Menu yang mereka tawarkan cukup variatif. Menu sarapan bisa dipesan sepanjang hari, namanya lucu “Breakfast all day” yang mengingatkan saya dengan kebiasaan bangun telat dan “sarapan” di atas jam 12 siang. Atau membuat saya membayangkan orang yang makan seharian… Mereka pun menawarkan starter (appetizer) beragam, cobalah Breaded Chicken Basket yang ditemani tartar sauce pedas, yummmm… Beragam sup, sandwich & burger, masakan barat & asia steak, pasta dan pizza tak ketinggalan meramaikan menu. Pizza ala Italiano yang pernah saya coba adalah Chicken and Spinach Pizza dengan grilled chicken, goat cheese, pesto, dan bayam tentunya. Harga pizza dibanderol mulai 22k IDR, cukup murah dibandingkan dengan pizza sejenis di pizzeria di Jogja.

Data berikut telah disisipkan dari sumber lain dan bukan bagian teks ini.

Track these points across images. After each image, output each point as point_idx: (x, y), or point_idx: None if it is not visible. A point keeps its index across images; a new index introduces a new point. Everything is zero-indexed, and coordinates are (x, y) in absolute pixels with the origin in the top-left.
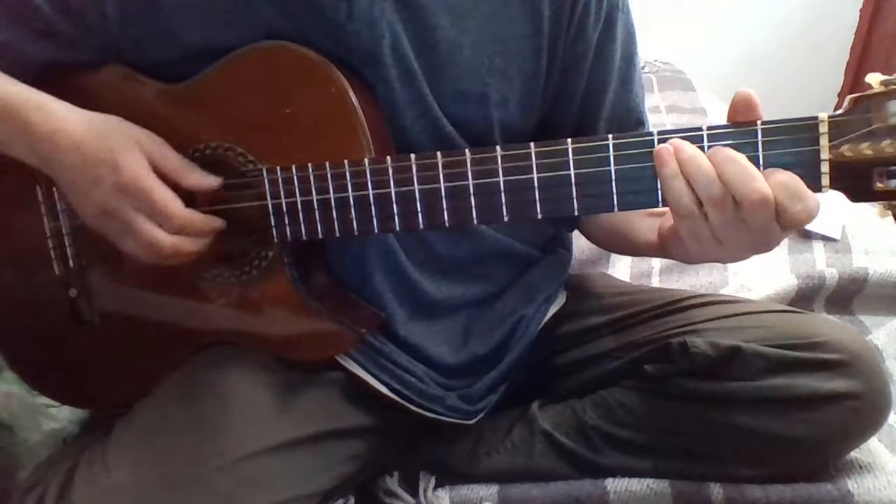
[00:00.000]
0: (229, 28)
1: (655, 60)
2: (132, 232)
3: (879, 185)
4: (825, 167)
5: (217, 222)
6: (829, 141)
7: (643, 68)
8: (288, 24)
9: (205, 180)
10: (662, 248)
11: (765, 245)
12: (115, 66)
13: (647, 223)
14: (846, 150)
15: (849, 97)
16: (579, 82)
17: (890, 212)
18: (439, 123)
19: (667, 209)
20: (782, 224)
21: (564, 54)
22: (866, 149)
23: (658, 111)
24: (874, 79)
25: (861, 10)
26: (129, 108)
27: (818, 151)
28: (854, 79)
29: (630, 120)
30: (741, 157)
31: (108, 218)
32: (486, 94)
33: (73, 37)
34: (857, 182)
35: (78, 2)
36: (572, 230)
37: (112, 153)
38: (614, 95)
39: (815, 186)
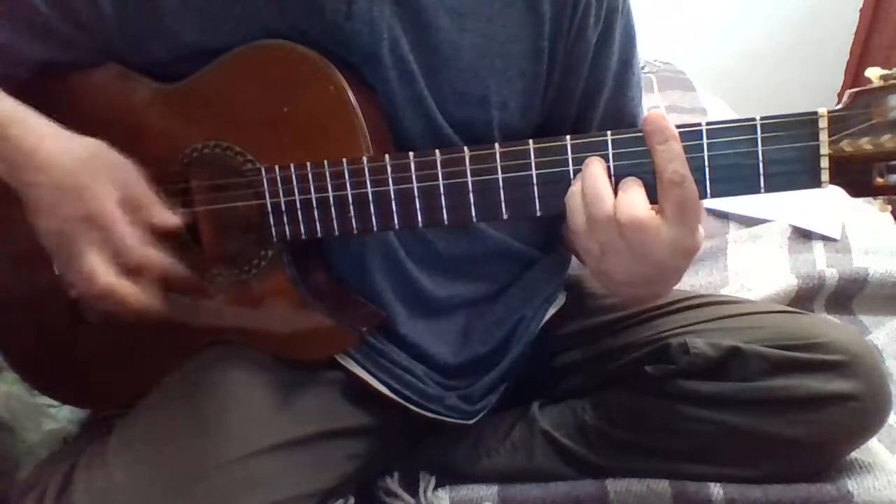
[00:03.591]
0: (228, 28)
1: (655, 60)
2: (76, 262)
3: (879, 180)
4: (825, 162)
5: (172, 263)
6: (829, 136)
7: (643, 68)
8: (287, 23)
9: (169, 218)
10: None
11: (658, 273)
12: (113, 66)
13: None
14: (846, 144)
15: (848, 92)
16: (578, 84)
17: (889, 207)
18: (438, 124)
19: None
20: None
21: (564, 56)
22: (866, 144)
23: (658, 111)
24: (874, 73)
25: (861, 10)
26: (126, 108)
27: (818, 147)
28: (854, 79)
29: (623, 124)
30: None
31: (60, 243)
32: (485, 95)
33: (70, 37)
34: (856, 177)
35: (76, 2)
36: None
37: (83, 180)
38: (608, 97)
39: (815, 182)
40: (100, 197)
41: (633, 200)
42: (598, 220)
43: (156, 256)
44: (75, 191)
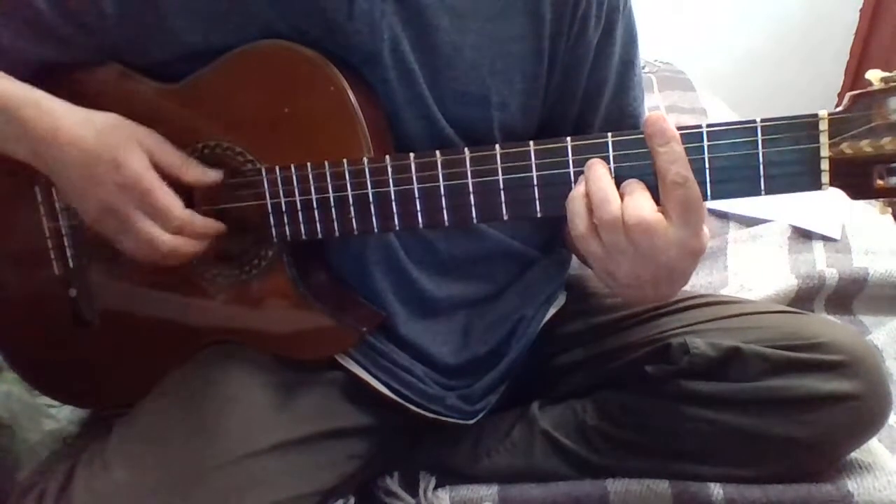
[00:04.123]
0: (229, 28)
1: (655, 60)
2: (131, 230)
3: (879, 182)
4: (825, 164)
5: (216, 225)
6: (830, 138)
7: (643, 68)
8: (288, 24)
9: (206, 175)
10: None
11: (665, 275)
12: (114, 66)
13: None
14: (846, 147)
15: (849, 94)
16: (579, 84)
17: (890, 209)
18: (439, 125)
19: None
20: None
21: (565, 56)
22: (866, 146)
23: (658, 111)
24: (874, 75)
25: (861, 10)
26: (127, 108)
27: (818, 149)
28: (854, 79)
29: (625, 124)
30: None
31: (107, 216)
32: (486, 95)
33: (71, 37)
34: (857, 179)
35: (77, 2)
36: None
37: (113, 150)
38: (611, 97)
39: (816, 184)
40: (132, 164)
41: (640, 203)
42: (605, 222)
43: (197, 219)
44: (107, 162)
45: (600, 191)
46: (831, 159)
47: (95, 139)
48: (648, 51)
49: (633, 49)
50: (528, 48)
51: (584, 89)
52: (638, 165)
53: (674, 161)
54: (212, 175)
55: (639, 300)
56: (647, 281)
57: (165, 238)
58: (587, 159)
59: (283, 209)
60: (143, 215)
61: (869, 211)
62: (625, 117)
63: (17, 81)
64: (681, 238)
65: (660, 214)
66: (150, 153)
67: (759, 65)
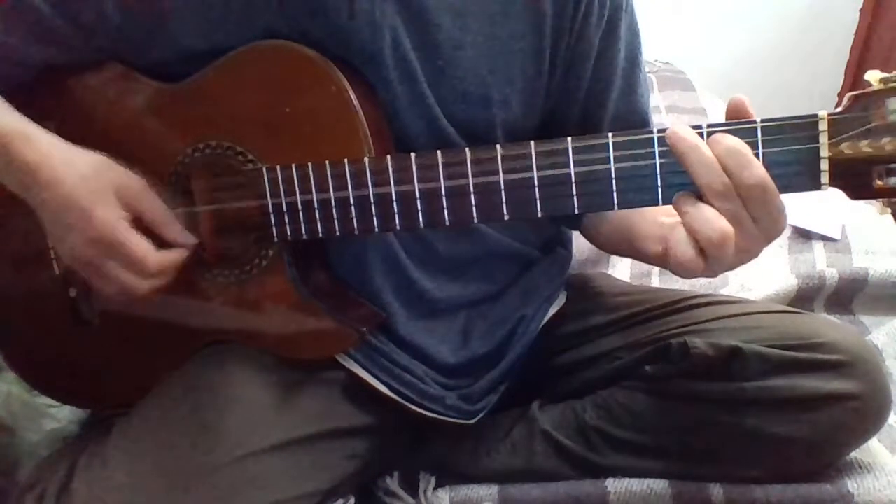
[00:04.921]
0: (230, 29)
1: (655, 60)
2: (106, 278)
3: (879, 182)
4: (824, 165)
5: (186, 252)
6: (829, 139)
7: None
8: (288, 24)
9: (183, 236)
10: (666, 258)
11: (766, 239)
12: (115, 66)
13: (654, 231)
14: (845, 147)
15: (848, 95)
16: (582, 83)
17: (889, 209)
18: (440, 124)
19: (676, 219)
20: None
21: (567, 54)
22: (865, 146)
23: (658, 111)
24: (873, 76)
25: (861, 10)
26: (128, 108)
27: (818, 149)
28: (854, 79)
29: (634, 122)
30: (741, 146)
31: (82, 263)
32: (487, 94)
33: (72, 37)
34: (856, 180)
35: (77, 3)
36: (577, 228)
37: (86, 200)
38: (618, 97)
39: (815, 184)
40: (104, 218)
41: (757, 165)
42: (750, 188)
43: (172, 255)
44: (79, 210)
45: (743, 153)
46: (831, 159)
47: (73, 184)
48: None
49: (637, 47)
50: (530, 47)
51: (588, 88)
52: (640, 165)
53: (746, 166)
54: (189, 239)
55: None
56: (748, 257)
57: (144, 285)
58: (587, 159)
59: (284, 209)
60: (116, 265)
61: (869, 211)
62: (633, 116)
63: (13, 111)
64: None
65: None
66: (129, 204)
67: (759, 65)
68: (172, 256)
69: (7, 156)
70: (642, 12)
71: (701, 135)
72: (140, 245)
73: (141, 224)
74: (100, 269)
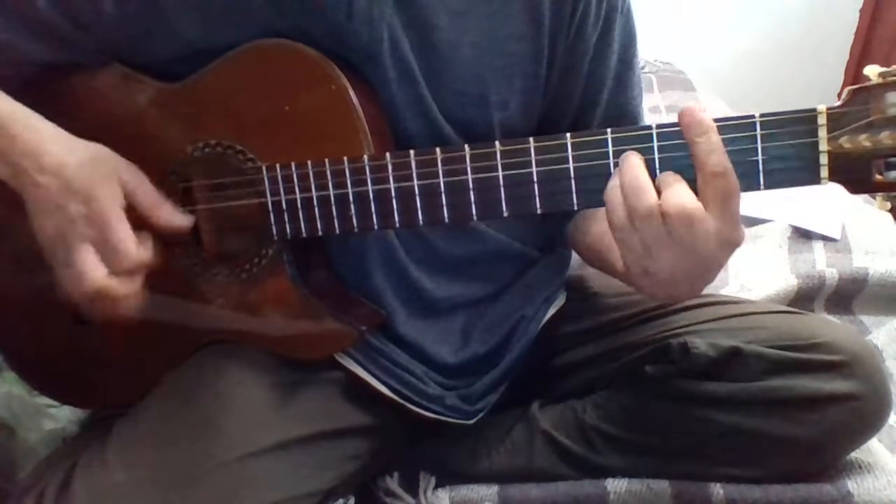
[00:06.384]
0: (229, 26)
1: (655, 60)
2: (69, 260)
3: (878, 176)
4: (824, 159)
5: (156, 261)
6: (828, 133)
7: (643, 68)
8: (287, 22)
9: (176, 219)
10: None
11: (702, 269)
12: (115, 66)
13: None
14: (845, 141)
15: (847, 89)
16: (578, 83)
17: (889, 204)
18: (438, 124)
19: None
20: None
21: (564, 55)
22: (865, 140)
23: (658, 111)
24: (872, 70)
25: (861, 10)
26: (127, 107)
27: (817, 143)
28: (854, 79)
29: (624, 122)
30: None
31: (58, 243)
32: (485, 94)
33: (71, 36)
34: (855, 174)
35: (76, 1)
36: (562, 230)
37: (90, 182)
38: (610, 97)
39: (814, 179)
40: (105, 198)
41: (680, 192)
42: (641, 213)
43: (146, 257)
44: (80, 193)
45: (636, 179)
46: (830, 154)
47: (76, 168)
48: (648, 51)
49: (631, 49)
50: (528, 47)
51: (583, 88)
52: None
53: (712, 151)
54: (182, 220)
55: (670, 298)
56: (683, 276)
57: (98, 274)
58: (587, 155)
59: (284, 207)
60: (87, 249)
61: (869, 211)
62: (623, 117)
63: (8, 98)
64: (720, 229)
65: (700, 205)
66: (128, 190)
67: (759, 64)
68: (147, 255)
69: (11, 142)
70: (642, 12)
71: None
72: (126, 234)
73: (132, 216)
74: (71, 249)
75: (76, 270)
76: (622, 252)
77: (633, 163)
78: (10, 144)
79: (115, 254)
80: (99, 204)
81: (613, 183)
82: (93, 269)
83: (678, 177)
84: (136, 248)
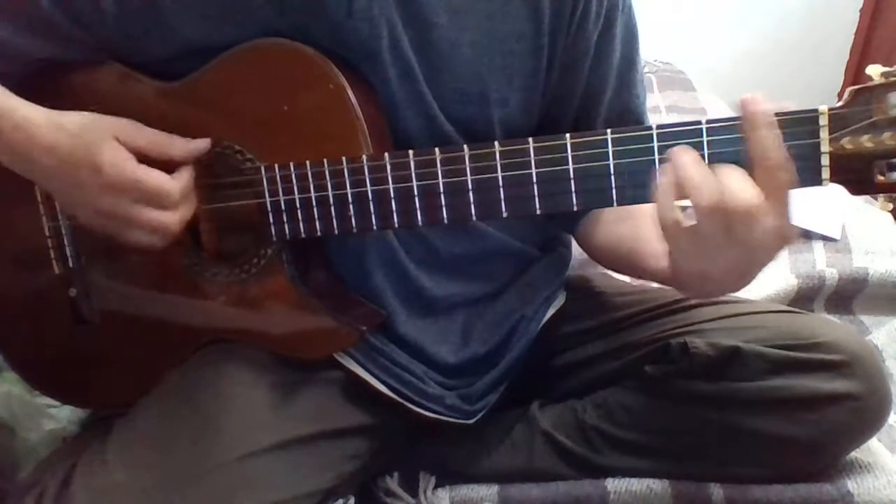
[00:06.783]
0: (228, 25)
1: (655, 60)
2: (135, 224)
3: (880, 177)
4: (825, 160)
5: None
6: (830, 133)
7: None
8: (286, 21)
9: (192, 145)
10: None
11: (755, 266)
12: (113, 65)
13: (656, 248)
14: (846, 142)
15: (849, 89)
16: (579, 82)
17: (891, 205)
18: (438, 122)
19: None
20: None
21: (564, 53)
22: (867, 141)
23: (658, 111)
24: (874, 70)
25: (861, 10)
26: (126, 106)
27: (818, 144)
28: (854, 79)
29: (628, 122)
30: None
31: (105, 217)
32: (485, 93)
33: (70, 33)
34: (857, 175)
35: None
36: (572, 232)
37: (88, 153)
38: (613, 95)
39: (816, 179)
40: (111, 161)
41: (743, 187)
42: (705, 209)
43: (186, 175)
44: (86, 166)
45: (699, 175)
46: (832, 154)
47: (70, 145)
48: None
49: (633, 47)
50: (528, 45)
51: (585, 87)
52: (638, 161)
53: (775, 146)
54: (199, 144)
55: (711, 295)
56: (737, 272)
57: (174, 218)
58: (586, 156)
59: (283, 207)
60: (142, 206)
61: (869, 211)
62: (627, 115)
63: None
64: (779, 224)
65: (762, 200)
66: (129, 142)
67: (759, 64)
68: (187, 175)
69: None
70: (642, 12)
71: (700, 131)
72: (157, 176)
73: (146, 160)
74: (126, 216)
75: (152, 228)
76: (674, 254)
77: (690, 158)
78: (2, 138)
79: (159, 197)
80: (109, 169)
81: (666, 180)
82: (167, 218)
83: (737, 169)
84: (172, 181)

Sayang, untuk penggemar dessert, Parsley tak memiliki sesuatu yang spesial. Es krim menjadi andalan mereka hampir di setiap pilihan dessert, misalnya Apple Pear Caramelized yang didampingi es krim strawberry atau Chocolate Lava, cake coklat yang lagi lagi berpadu dengan es krim (dan whipped cream).

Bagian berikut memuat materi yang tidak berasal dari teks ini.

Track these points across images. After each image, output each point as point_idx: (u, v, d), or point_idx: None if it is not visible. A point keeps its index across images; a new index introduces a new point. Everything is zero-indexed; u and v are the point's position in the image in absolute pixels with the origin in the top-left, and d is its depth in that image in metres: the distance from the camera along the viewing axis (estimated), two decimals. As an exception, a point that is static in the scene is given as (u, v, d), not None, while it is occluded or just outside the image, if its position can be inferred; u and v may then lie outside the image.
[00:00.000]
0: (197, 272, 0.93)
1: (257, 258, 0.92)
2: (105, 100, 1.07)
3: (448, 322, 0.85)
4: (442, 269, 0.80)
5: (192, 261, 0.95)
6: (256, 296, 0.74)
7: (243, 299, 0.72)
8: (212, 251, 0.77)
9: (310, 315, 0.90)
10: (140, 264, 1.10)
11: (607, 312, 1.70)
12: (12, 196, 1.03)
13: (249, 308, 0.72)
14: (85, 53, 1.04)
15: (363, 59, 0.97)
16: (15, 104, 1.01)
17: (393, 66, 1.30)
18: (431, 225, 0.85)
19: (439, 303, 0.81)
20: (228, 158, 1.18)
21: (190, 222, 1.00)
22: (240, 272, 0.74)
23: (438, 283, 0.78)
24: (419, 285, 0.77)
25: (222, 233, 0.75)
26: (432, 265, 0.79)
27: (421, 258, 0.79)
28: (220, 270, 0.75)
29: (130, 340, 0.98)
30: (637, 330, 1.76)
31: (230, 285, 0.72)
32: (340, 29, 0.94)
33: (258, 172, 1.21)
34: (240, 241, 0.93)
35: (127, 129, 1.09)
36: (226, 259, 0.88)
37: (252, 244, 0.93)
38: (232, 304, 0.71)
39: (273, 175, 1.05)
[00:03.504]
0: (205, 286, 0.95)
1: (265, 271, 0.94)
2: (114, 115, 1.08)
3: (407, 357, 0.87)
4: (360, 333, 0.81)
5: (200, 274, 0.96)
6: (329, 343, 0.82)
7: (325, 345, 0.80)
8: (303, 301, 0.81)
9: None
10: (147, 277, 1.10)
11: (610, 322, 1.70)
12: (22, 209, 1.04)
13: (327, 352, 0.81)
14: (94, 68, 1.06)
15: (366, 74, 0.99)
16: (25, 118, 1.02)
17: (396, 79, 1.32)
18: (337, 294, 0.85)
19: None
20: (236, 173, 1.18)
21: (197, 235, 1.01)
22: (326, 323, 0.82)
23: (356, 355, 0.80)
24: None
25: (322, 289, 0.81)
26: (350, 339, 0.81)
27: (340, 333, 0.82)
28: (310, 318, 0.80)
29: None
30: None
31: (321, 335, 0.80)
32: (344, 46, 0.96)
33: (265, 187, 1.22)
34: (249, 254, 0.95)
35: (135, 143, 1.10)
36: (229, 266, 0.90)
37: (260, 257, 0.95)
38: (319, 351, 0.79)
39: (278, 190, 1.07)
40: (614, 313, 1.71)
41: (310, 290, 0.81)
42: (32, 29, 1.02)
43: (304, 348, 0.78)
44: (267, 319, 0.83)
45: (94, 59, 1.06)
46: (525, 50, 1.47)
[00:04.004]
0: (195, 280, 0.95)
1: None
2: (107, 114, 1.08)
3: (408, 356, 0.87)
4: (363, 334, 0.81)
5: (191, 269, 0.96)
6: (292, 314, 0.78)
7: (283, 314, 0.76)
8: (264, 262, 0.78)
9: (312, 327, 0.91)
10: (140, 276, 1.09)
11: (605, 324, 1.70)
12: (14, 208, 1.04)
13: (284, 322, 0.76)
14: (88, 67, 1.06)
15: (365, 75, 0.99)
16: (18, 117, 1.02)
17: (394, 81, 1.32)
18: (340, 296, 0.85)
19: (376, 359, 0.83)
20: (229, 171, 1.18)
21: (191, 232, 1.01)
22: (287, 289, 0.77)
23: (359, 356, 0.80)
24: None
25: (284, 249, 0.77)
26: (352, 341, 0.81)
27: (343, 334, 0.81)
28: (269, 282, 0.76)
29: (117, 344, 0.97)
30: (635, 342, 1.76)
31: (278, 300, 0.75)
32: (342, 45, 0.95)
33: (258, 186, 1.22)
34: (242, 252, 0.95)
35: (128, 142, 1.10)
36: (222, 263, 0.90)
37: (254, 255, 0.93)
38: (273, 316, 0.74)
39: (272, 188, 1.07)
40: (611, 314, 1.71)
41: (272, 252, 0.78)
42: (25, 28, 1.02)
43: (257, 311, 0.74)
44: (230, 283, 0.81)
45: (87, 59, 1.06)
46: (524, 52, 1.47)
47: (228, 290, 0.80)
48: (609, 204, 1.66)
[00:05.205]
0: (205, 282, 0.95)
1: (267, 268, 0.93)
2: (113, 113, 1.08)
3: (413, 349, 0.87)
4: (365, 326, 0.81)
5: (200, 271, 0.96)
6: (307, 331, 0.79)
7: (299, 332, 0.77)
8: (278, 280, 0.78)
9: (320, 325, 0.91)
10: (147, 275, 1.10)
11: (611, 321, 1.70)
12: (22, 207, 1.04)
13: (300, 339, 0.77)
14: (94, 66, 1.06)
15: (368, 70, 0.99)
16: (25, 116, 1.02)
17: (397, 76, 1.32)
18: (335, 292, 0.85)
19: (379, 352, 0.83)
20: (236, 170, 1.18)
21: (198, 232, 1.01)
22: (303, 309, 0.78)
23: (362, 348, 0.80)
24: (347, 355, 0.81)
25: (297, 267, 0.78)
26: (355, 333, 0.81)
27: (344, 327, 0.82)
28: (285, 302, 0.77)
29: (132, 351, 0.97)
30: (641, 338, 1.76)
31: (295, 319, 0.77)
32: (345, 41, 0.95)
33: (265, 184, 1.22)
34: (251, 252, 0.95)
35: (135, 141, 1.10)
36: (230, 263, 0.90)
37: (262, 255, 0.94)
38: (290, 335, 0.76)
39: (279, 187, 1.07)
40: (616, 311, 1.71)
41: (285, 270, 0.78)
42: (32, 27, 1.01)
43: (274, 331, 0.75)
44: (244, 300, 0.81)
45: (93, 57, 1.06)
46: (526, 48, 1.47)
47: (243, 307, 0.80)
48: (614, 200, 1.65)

Untuk pilihan minuman pun cukup variatif, mulai dari keluarga kopi, teh, jus, cokelat, hingga frozen drink. Tapi tak ada yang spesial dari minuman mereka. Enak memang, tapi banyak tempat lain dengan minuman yang lebih enak yang bisa saya sebutkan di sini. Katakanlah es coklatnya, ketika saya memesan es coklat, saya menginginkan rasa coklat yang dominan dan kental, bukan gurih susu krim seperti yang mereka punya. Es coklat parsley lebih tepat disebut “es susu coklat”.

Terlepas dari beragam pilihan pemanja lidah, pelayanan di tempat makan sambil hangout yang banyak disambangi ekspatriat ini tak seindah tempatnya. Saya sempat menanyakan jam buka yang katanya hingga jam 11 malam, namun jam belum menunjukkan pukul 10 ketika beberapa lampu mulai dimatikan, diikuti dengan dimatikannya hotspot pada jam 10. Saya masih tak sadar itu metode pengusiran secara halus, hingga kemudian beberapa kru memperihatkan kegelisahannya, menunggu saya angkat kaki.

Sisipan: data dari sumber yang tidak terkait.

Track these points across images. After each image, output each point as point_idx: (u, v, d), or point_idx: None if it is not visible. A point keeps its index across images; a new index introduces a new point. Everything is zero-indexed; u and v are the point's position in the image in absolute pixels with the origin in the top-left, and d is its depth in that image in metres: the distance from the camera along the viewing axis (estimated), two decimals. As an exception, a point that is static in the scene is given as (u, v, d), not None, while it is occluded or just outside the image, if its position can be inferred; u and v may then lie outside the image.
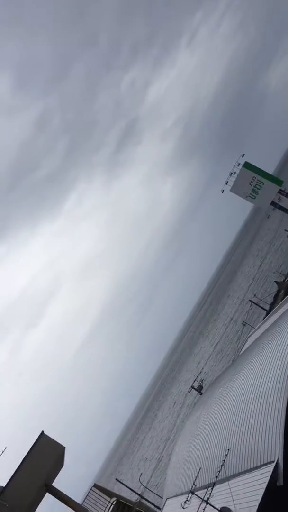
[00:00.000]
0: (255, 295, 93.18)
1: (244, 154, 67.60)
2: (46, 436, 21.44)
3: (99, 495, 24.26)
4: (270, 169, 72.95)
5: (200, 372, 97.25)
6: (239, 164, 66.71)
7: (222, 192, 68.89)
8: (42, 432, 21.44)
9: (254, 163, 67.20)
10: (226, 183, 67.73)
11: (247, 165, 66.39)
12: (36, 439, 21.12)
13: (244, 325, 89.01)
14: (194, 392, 78.38)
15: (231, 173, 67.31)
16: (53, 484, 21.79)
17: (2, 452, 24.07)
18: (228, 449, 24.68)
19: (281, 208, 67.08)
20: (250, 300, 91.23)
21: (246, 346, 53.59)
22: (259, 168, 67.10)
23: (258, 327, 55.32)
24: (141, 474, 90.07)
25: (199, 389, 69.22)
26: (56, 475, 22.60)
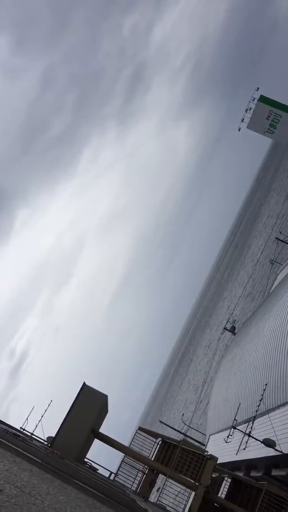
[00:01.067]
0: (281, 232, 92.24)
1: (258, 88, 65.08)
2: (88, 386, 22.18)
3: (145, 437, 25.25)
4: (287, 100, 70.27)
5: (232, 314, 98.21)
6: (254, 99, 64.32)
7: (239, 130, 66.91)
8: (84, 383, 22.17)
9: (270, 96, 64.69)
10: (242, 120, 65.63)
11: (262, 99, 64.00)
12: (79, 390, 21.89)
13: (272, 263, 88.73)
14: (228, 334, 79.44)
15: (247, 109, 65.08)
16: (100, 431, 22.74)
17: (49, 405, 25.16)
18: (266, 384, 25.18)
19: (301, 140, 65.00)
20: (276, 238, 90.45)
21: (276, 283, 53.61)
22: (275, 101, 64.61)
23: (287, 264, 55.07)
24: (183, 414, 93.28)
25: (232, 330, 70.10)
26: (102, 421, 23.53)
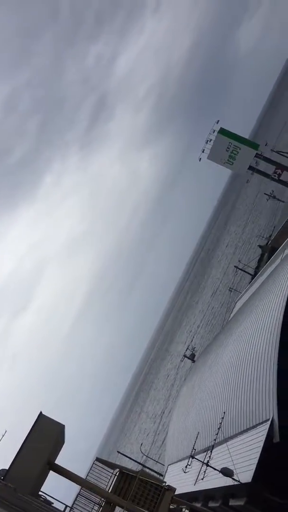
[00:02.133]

Jauh sebelumnya ketika saya memanggil waiter yang sedang lewat untuk memesan sesuatu, saya diminta untuk menunggu sebentar, dia mondar mandir melintasi saya tapi tak pernah kembali ke meja saya. Sangat disayangkan untuk tempat yang dikatakan sebagai ‘fine restaurant’. Ketika saya mencoba mencari waiter lain, tak ada seorangpun yang ada di sana dalam jarak pandang saya. Pun ketika Nicoise Salad pesanan saya tiba, saya agak bingung kenapa makanan dalam mangkuk besar itu disajikan dengan pisau dan garpu, yang kesemuanya diletakkan di seberang saya… Memang ada netbook di hadapan saya, tapi saya sedang menggesernya ketika waitress ini datang, minimal dia bisa mempersilakan saya makan dengan meletakkan garpu dan pisau di samping netbook, daripada di seberang saya. Ah apapun, tapi ngomong-ngomong, pisaunya untuk apa sih?